Egal ob zu Hause oder im Kindergarten – Erwachsene beklagen immer wieder, dass die Sprösslinge mit Schimpfwörtern nur so um werfen, dass einem dabei die Ohren schlackern.

Der kleine Tom, eigentlich ein ganz normaler Junge, tut das auch.und Oma Brakelmann kann nur kopfschüttelnd feststellen: So etwas hat es bei früher nicht gegeben. Tom aber beeindruckt das gar nicht. Er sammelt Schimpfwörter in seinem Notizheft und posaunt sie voller Begeisterung in die Welt hinaus. Das bleibt auch Kommissar Bitterbeck vom Dussel-Dezernat der Schimpfwortpolizei nicht verborgen. Er will nach alter Sitte Tom den Mund auswaschen, aber als er ihn auffordert, den Mund aufzumachen, da poltert es auch schon aus Tom heraus. Und was Kommissar Bitterbeck da zu hören bekommt, ist mehr als er vertragen kann. Nun lässt er seinerseits eine ordentliche Schimpfworttirade los, dass Tom nur noch in Windeseile mitschreiben kann. Erleichtert trennen beide sich. Aber weil ja alles irgendwie ein gutes Ende finden muss, so kommt Tom bei seiner Oma eine versöhnliche Idee: Wie wäre es, wenn er seine Schimpfwörter malen ließe und gerahmt an die Wand hing. Bestimmt viel lustiger als den Ärger, den er sich bisher damit eingefangen hat.
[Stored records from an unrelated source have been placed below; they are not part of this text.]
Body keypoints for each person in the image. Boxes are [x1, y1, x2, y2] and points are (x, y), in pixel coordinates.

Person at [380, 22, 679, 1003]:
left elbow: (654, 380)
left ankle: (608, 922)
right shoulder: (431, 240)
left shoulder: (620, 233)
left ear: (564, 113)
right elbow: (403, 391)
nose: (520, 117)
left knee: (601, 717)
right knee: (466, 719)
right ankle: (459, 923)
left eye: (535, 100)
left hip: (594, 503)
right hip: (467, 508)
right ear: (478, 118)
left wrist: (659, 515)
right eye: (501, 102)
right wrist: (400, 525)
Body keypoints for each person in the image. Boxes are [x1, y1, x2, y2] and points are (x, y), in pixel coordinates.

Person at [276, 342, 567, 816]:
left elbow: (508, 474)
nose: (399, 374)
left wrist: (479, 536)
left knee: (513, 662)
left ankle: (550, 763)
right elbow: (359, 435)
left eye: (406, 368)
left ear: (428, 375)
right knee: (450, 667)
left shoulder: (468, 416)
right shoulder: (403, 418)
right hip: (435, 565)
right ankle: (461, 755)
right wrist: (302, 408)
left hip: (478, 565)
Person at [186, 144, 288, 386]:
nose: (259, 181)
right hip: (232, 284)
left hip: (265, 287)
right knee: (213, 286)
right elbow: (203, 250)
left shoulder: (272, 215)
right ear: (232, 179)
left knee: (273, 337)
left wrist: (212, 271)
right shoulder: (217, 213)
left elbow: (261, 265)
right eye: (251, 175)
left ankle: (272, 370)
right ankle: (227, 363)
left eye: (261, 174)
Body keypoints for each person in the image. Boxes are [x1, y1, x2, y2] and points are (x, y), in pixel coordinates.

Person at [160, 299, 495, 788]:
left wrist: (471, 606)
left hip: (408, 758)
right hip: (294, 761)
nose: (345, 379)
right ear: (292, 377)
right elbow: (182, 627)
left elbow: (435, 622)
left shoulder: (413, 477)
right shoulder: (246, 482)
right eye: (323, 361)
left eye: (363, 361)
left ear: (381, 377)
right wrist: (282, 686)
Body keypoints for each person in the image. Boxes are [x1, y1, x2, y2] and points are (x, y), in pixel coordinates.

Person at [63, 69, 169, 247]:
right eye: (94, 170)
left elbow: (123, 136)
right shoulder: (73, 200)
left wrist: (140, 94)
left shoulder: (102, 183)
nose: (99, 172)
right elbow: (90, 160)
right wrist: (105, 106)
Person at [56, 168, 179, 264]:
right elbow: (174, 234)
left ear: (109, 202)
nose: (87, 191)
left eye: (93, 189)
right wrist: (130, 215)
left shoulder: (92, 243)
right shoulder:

In „Tom und die Schimpfwortpolizei“ kommt nicht wirklich eines seiner vielen Schimpfwörter vor. Vielmehr lebt das Buch von den lustigen Zeichnungen des Illustrators Kai Pannen, der die Schimpfwörter im Bild festgehalten hat. Einige werden Kinder und Eltern auf Anhieb erkennen, über andere muss man rätseln und sich erst austauschen. Und das ist auch der Sinn dieses sehr undidaktischen Kinderbuchs. Kinder sollten mit ihm nicht allein gelassen werden, sondern über ihre Erfahrungen mit den Großen reden dürfen. Woher haben sie ihre Schimpfwörter und was bedeuten sie? Wo gehören sie hin und wohin besser nicht? Was sollte mit einem Schimpfwortschreihals getan werden? Zu all diesen Fragen liefert das Buch von Philip Militz fantastische Anregungen, die Kinder und ihre Welt genau unter die Lupe nehmen.